Quem deseja um fechamento frontal um pouco menos vazado pode substituir o ponto alto por meio ponto alto. A alteração aumenta a cobertura sem interferir na leveza geral, desde que a tensão do fio permaneça constante.
Ajuste lateral e alças reguláveis aumentam o conforto
Para acompanhar a curva natural abaixo do busto, muitos artesãos reduzem um ponto alto em cada lateral por duas ou três filas. A diminuição suave oferece encaixe mais justo sem demandar trabalho complexo.
Na sequência, as alças surgem a partir de correntinhas reforçadas ou cordões em ponto baixo. Com comprimento entre 45 cm e 55 cm, essas tiras permitem amarração no pescoço ou nos ombros. Já as faixas que cruzam as costas costumam ter cerca de 60 cm, garantindo firmeza durante a folia.
Imagem: Internet
Antes de finalizar, vale provar a peça para verificar a tensão das tiras e evitar que o top suba ou escorregue em movimentos mais intensos.
Franjas longas criam movimento e efeito fotogênico
O charme do modelo se consolida na aplicação das franjas. Após alinhar o busto sobre a mesa, o artesão corta vários fios entre 36 cm e 50 cm, dobra-os ao meio e faz o nó de laçada na borda inferior. Dependendo do volume buscado, é possível prender uma franja por ponto ou alternar pequenos intervalos.
Alguns profissionais arrematam o visual com miçangas nas pontas, solução que adiciona peso, mantém as mechas alinhadas e ainda entrega um toque de brilho. Para quem prefere contraste, a troca de cores entre as franjas laterais se tornou tendência rápida nos pedidos de crochê colorido.
Depois da fixação, o corte final exige superfície plana para que todas as pontas fiquem niveladas. Esse cuidado garante aspecto profissional e evita que algumas mechas pareçam maiores quando o top estiver no corpo.
Erros mais comuns e como evitá-los
Iniciantes frequentemente começam a corrente muito apertada, o que faz a borda encolher. A solução é refazer a base com agulha meio número maior ou simplesmente afrouxar a tensão inicial. Outra falha recorrente envolve a contagem de pontos nas viradas; sem conferência, um lado cresce mais que o outro e compromete o caimento.
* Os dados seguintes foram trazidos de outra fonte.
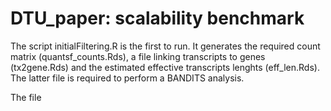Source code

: # DTU_paper: scalability benchmark

The script initialFiltering.R is the first to run. It generates the required count matrix (quantsf_counts.Rds),
a file linking transcripts to genes (tx2gene.Rds) and the estimated effective transcripts lenghts (eff_len.Rds).
The latter file is required to perform a BANDITS analysis.

The file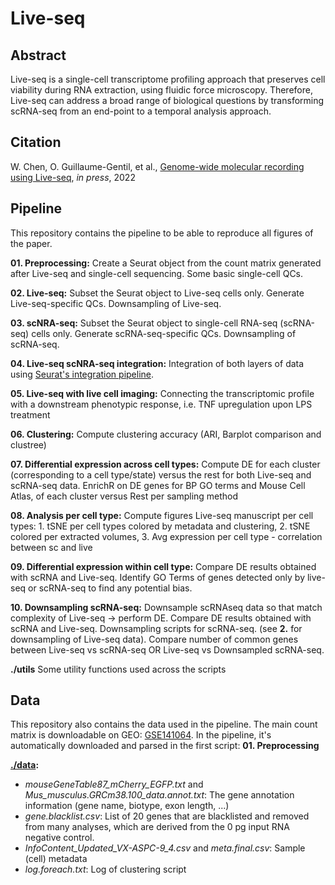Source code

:# Live-seq

## Abstract
Live-seq is a single-cell transcriptome profiling approach that preserves cell viability during RNA extraction, using fluidic force microscopy. Therefore, Live-seq can address a broad range of biological questions by transforming scRNA-seq from an end-point to a temporal analysis approach.

## Citation
W. Chen, O. Guillaume-Gentil, et al., [Genome-wide molecular recording using Live-seq](https://www.biorxiv.org/content/10.1101/2021.03.24.436752v1), *in press*, 2022

## Pipeline
This repository contains the pipeline to be able to reproduce all figures of the paper.

**01. Preprocessing:** Create a Seurat object from the count matrix generated after Live-seq and single-cell sequencing. Some basic single-cell QCs.

**02. Live-seq:** Subset the Seurat object to Live-seq cells only. Generate Live-seq-specific QCs. Downsampling of Live-seq.

**03. scNRA-seq:** Subset the Seurat object to single-cell RNA-seq (scRNA-seq) cells only. Generate scRNA-seq-specific QCs. Downsampling of scRNA-seq.

**04. Live-seq scNRA-seq integration:** Integration of both layers of data using [Seurat's integration pipeline](https://satijalab.org/seurat/articles/integration_introduction.html).

**05. Live-seq with live cell imaging:** Connecting the transcriptomic profile with a downstream phenotypic response, i.e. TNF upregulation upon LPS treatment

**06. Clustering:** Compute clustering accuracy (ARI, Barplot comparison and clustree)

**07. Differential expression across cell types:** Compute DE for each cluster (corresponding to a cell type/state) versus the rest for both Live-seq and scRNA-seq data. EnrichR on DE genes for BP GO terms and Mouse Cell Atlas, of each cluster versus Rest per sampling method

**08. Analysis per cell type:** Compute figures Live-seq manuscript per cell types: 1. tSNE per cell types colored by metadata and clustering, 2. tSNE colored per extracted volumes, 3. Avg expression per cell type - correlation between sc and live

**09. Differential expression within cell type:** Compare DE results obtained with scRNA and Live-seq. Identify GO Terms of genes detected only by live-seq or scRNA-seq to find any potential bias.

**10. Downsampling scRNA-seq:** Downsample scRNAseq data so that match complexity of Live-seq -> perform DE. Compare DE results obtained with scRNA and Live-seq. Downsampling scripts for scRNA-seq. (see **2.** for downsampling of Live-seq data). Compare number of common genes between Live-seq vs scRNA-seq OR Live-seq vs Downsampled scRNA-seq.

**./utils** Some utility functions used across the scripts

## Data
This repository also contains the data used in the pipeline.
The main count matrix is downloadable on GEO: [GSE141064]([GSE141064](https://www.ncbi.nlm.nih.gov/geo/query/acc.cgi?acc=GSE141064)).
In the pipeline, it's automatically downloaded and parsed in the first script: **01. Preprocessing**

**[./data](data):** 
  - *mouseGeneTable87_mCherry_EGFP.txt* and *Mus_musculus.GRCm38.100_data.annot.txt*: The gene annotation information (gene name, biotype, exon length, ...)
  - *gene.blacklist.csv*: List of 20 genes that are blacklisted and removed from many analyses, which are derived from the 0 pg input RNA negative control. 
  - *InfoContent_Updated_VX-ASPC-9_4.csv* and *meta.final.csv*: Sample (cell) metadata
  - *log.foreach.txt*: Log of clustering script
No corte das franjas, quem trabalha com a peça no colo tende a errar o alinhamento. Por isso, especialistas recomendam estender o top sobre superfície rígida, alinhar manualmente as mechas e aparar em etapas, sempre observando a simetria.
Por fim, vale lembrar que amostras prévias ajudam a prever como o fio reage depois de lavado. Assim, é possível ajustar agulha, tensão e até escolher entre ponto alto ou meio ponto alto antes de mergulhar de vez na peça principal.
Hit garantido em bloquinhos e festas de verão, o cropped de crochê com franjas alia praticidade, visual marcante e custo baixo. Em poucas horas, rende um look novo que transita do dia para a noite sem perder leveza e personalidade.